┌─ STORED DATA
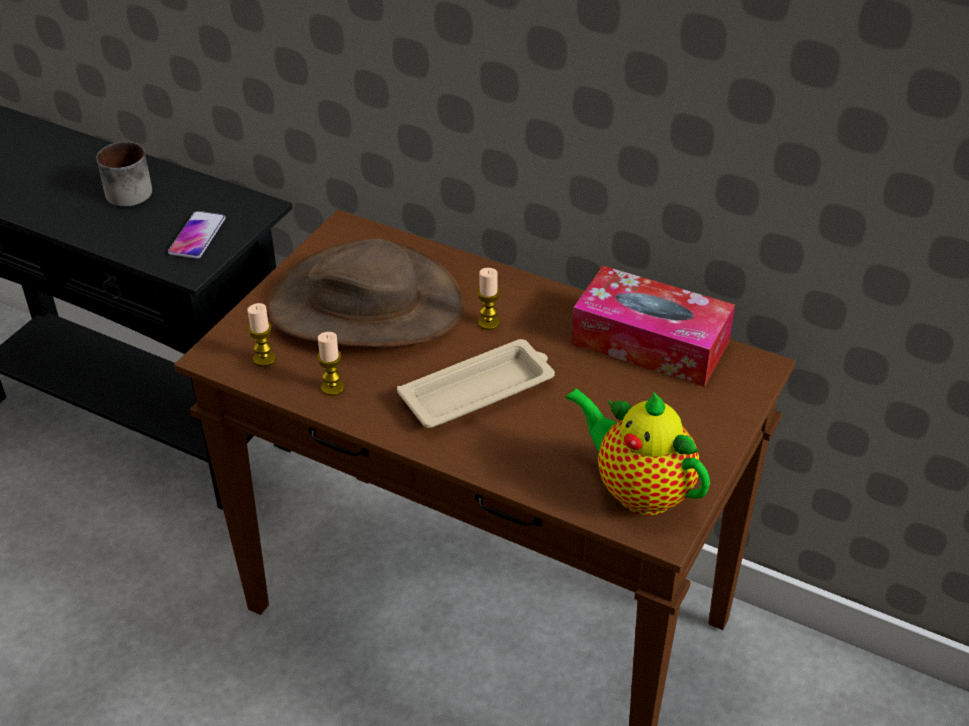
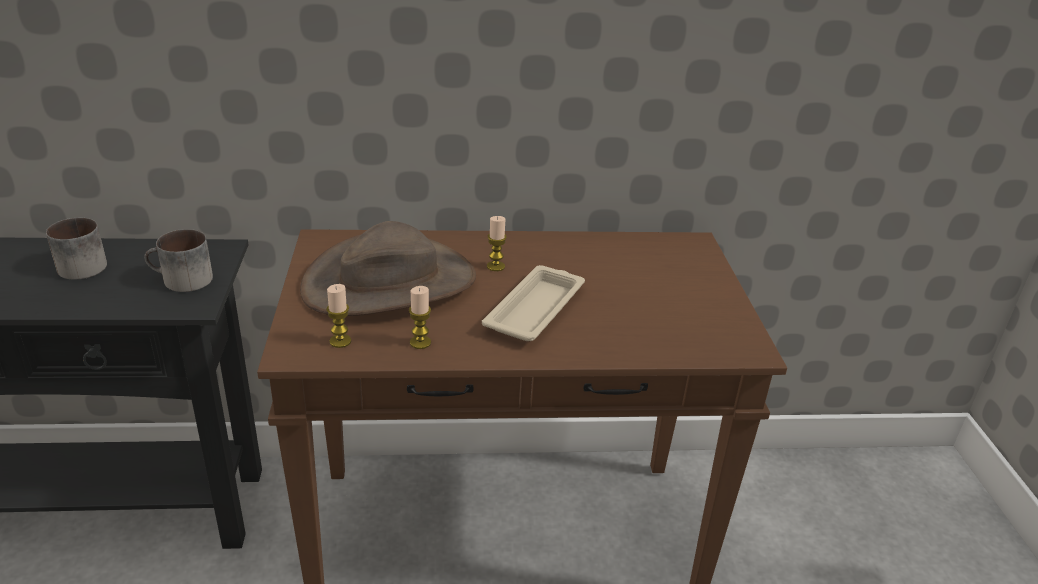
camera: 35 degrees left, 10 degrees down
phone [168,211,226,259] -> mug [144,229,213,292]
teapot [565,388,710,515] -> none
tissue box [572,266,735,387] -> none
└─
### TASK BRIEF
Output the data above exactly. Drop every picture.

### SOLVED PROBLEM
camera: 35 degrees left, 10 degrees down
phone [168,211,226,259] -> mug [144,229,213,292]
teapot [565,388,710,515] -> none
tissue box [572,266,735,387] -> none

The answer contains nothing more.